Print all entries below exactly, without images.

(Stored data begins)

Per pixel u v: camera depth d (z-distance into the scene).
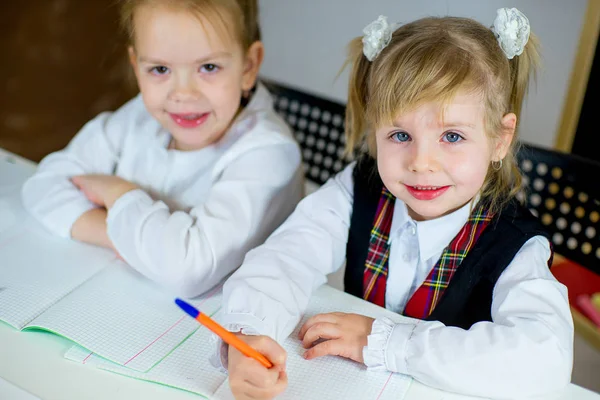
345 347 0.80
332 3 1.80
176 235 0.97
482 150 0.86
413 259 0.98
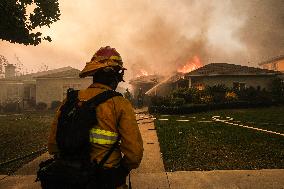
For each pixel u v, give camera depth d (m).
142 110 25.70
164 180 5.27
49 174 1.98
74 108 2.09
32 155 7.98
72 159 2.00
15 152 8.53
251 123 13.15
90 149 2.03
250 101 23.97
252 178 5.20
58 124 2.12
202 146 8.27
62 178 1.93
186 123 13.78
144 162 6.62
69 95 2.23
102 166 2.01
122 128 2.06
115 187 2.05
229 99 24.39
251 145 8.24
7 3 9.86
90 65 2.22
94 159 2.01
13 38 11.29
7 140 10.80
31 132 12.90
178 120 15.32
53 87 34.41
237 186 4.84
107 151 2.05
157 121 15.17
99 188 2.00
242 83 29.03
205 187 4.84
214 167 6.08
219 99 24.69
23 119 20.27
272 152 7.32
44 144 9.70
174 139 9.52
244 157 6.88
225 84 28.95
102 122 2.04
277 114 17.38
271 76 29.05
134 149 2.03
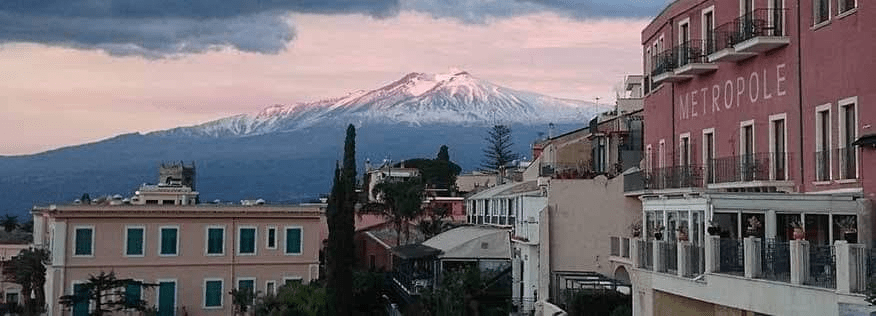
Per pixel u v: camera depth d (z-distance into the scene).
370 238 84.12
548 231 50.00
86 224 64.19
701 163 37.22
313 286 63.41
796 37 29.95
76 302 62.09
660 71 40.19
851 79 26.75
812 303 21.09
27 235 93.62
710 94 36.53
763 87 32.12
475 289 51.88
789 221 26.98
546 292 49.62
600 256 49.84
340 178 62.28
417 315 54.16
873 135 25.28
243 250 67.44
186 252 66.19
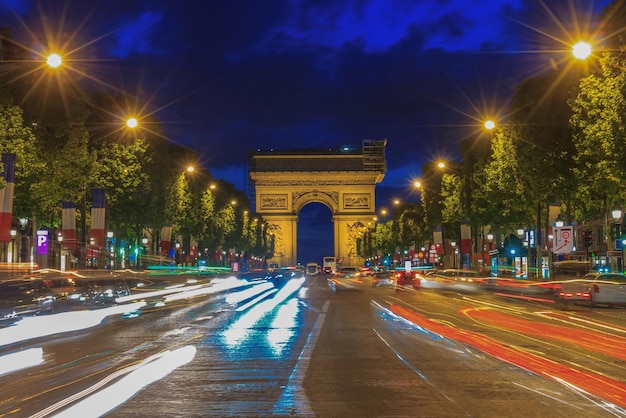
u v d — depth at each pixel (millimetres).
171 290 48156
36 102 42812
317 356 15977
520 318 27359
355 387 11938
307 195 173875
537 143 48406
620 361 15102
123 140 59062
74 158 45125
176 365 14688
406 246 138375
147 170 64688
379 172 172250
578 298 34500
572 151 47531
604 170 36500
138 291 47312
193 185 92250
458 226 92062
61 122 43875
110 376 13383
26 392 11898
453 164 84250
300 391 11594
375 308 34250
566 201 52375
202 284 60062
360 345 18125
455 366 14367
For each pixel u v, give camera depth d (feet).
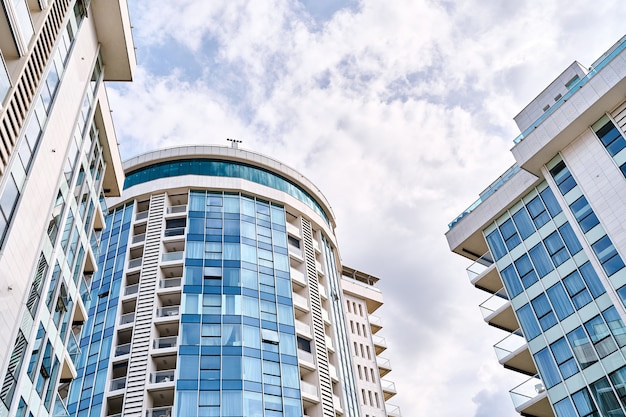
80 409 145.59
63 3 88.63
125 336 161.07
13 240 71.51
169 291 164.14
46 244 85.46
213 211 187.32
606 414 103.71
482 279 143.95
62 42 89.25
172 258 174.50
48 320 89.61
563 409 111.65
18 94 70.74
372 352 233.35
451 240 155.74
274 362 155.43
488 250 156.97
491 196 148.05
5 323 70.38
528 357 127.95
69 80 92.79
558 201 127.85
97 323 164.96
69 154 94.94
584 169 123.34
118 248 182.80
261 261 178.29
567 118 126.93
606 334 108.68
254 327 160.45
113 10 107.04
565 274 121.49
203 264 171.42
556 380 115.14
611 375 105.09
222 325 158.20
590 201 119.75
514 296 131.75
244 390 146.00
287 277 178.70
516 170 147.74
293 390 152.35
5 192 68.64
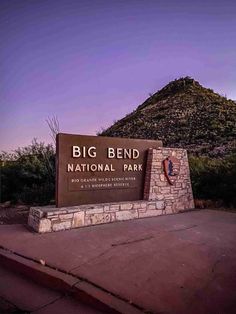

(Stored data ends)

• **Expected output**:
Per pixel u v: camera depth d (z-distance into the scene).
345 347 0.80
332 3 1.80
176 235 0.97
482 150 0.86
413 259 0.98
For each pixel u v, give camera depth d (m).
142 110 25.70
164 180 5.27
49 174 1.98
74 108 2.09
32 155 7.98
72 159 2.00
15 152 8.53
251 123 13.15
90 149 2.03
250 101 23.97
252 178 5.20
58 124 2.12
202 146 8.27
62 178 1.93
186 123 13.78
144 162 6.62
69 95 2.23
102 166 2.01
122 128 2.06
115 187 2.05
229 99 24.39
251 145 8.24
7 3 9.86
90 65 2.22
94 159 2.01
13 38 11.29
7 140 10.80
31 132 12.90
178 120 15.32
53 87 34.41
237 186 4.84
107 151 2.05
157 121 15.17
99 188 2.00
242 83 29.03
205 187 4.84
214 167 6.08
219 99 24.69
23 119 20.27
272 152 7.32
44 144 9.70
174 139 9.52
244 157 6.88
225 84 28.95
102 122 2.04
277 114 17.38
271 76 29.05
134 149 2.03
Per pixel u v: camera depth d (z-distance into the scene).
370 238 84.12
548 231 50.00
86 224 64.19
701 163 37.22
313 286 63.41
796 37 29.95
76 302 62.09
660 71 40.19
851 79 26.75
812 303 21.09
27 235 93.62
710 94 36.53
763 87 32.12
475 289 51.88
789 221 26.98
546 292 49.62
600 256 49.84
340 178 62.28
417 315 54.16
873 135 25.28
243 250 67.44
186 252 66.19
u v d — depth at each pixel (millimetres).
171 290 48156
36 102 42812
317 356 15977
520 318 27359
355 387 11938
307 195 173875
537 143 48406
620 361 15102
123 140 59062
74 158 45125
176 365 14688
406 246 138375
147 170 64688
379 172 172250
578 298 34500
572 151 47531
604 170 36500
138 291 47312
193 185 92250
458 226 92062
61 122 43875
110 376 13383
26 392 11898
453 164 84250
300 391 11594
375 308 34250
566 201 52375
202 284 60062
360 345 18125
455 366 14367
For each pixel u v, give camera depth d (feet).
80 409 145.59
63 3 88.63
125 336 161.07
13 240 71.51
169 291 164.14
46 244 85.46
213 211 187.32
606 414 103.71
482 279 143.95
62 42 89.25
172 258 174.50
48 320 89.61
563 409 111.65
18 94 70.74
372 352 233.35
451 240 155.74
274 362 155.43
488 250 156.97
491 196 148.05
5 323 70.38
528 357 127.95
69 80 92.79
558 201 127.85
97 323 164.96
69 154 94.94
584 169 123.34
118 248 182.80
261 261 178.29
567 118 126.93
606 334 108.68
254 327 160.45
113 10 107.04
565 274 121.49
203 264 171.42
556 380 115.14
611 375 105.09
222 325 158.20
590 201 119.75
514 296 131.75
244 390 146.00
287 277 178.70
516 170 147.74
293 390 152.35
5 192 68.64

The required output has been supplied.